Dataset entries

——

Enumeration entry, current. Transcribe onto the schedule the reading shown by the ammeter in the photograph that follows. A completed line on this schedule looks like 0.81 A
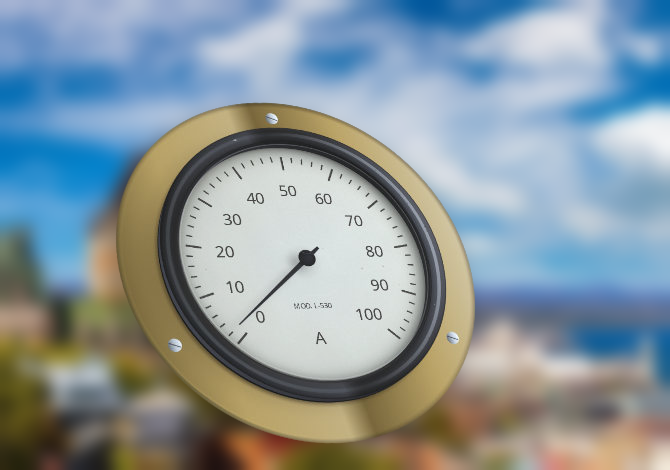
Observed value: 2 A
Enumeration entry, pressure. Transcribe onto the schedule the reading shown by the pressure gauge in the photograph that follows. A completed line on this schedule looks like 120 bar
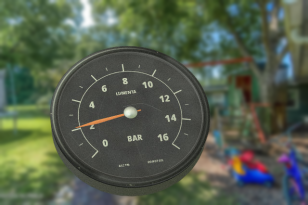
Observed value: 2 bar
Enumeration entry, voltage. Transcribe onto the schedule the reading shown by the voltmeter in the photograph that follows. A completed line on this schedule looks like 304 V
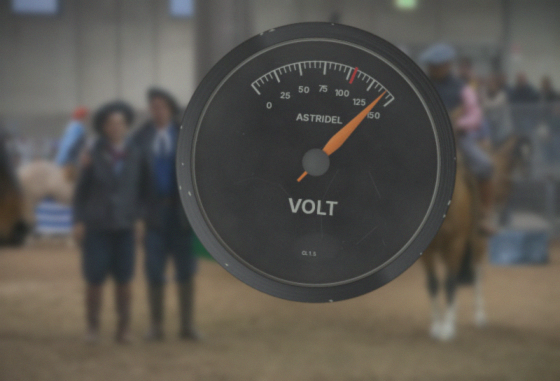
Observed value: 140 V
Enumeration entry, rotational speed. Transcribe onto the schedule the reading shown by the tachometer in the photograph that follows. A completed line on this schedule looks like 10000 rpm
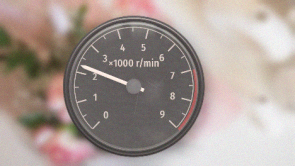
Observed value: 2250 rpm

——

WHAT IS BEING ASKED
Render every line of the data above as a Markdown table with the columns "No." and "Line", numbering the rows and skipping blank lines. Omit the pictures from your table.

RESPONSE
| No. | Line |
|---|---|
| 1 | Enumeration entry, current. Transcribe onto the schedule the reading shown by the ammeter in the photograph that follows. A completed line on this schedule looks like 0.81 A |
| 2 | Observed value: 2 A |
| 3 | Enumeration entry, pressure. Transcribe onto the schedule the reading shown by the pressure gauge in the photograph that follows. A completed line on this schedule looks like 120 bar |
| 4 | Observed value: 2 bar |
| 5 | Enumeration entry, voltage. Transcribe onto the schedule the reading shown by the voltmeter in the photograph that follows. A completed line on this schedule looks like 304 V |
| 6 | Observed value: 140 V |
| 7 | Enumeration entry, rotational speed. Transcribe onto the schedule the reading shown by the tachometer in the photograph that follows. A completed line on this schedule looks like 10000 rpm |
| 8 | Observed value: 2250 rpm |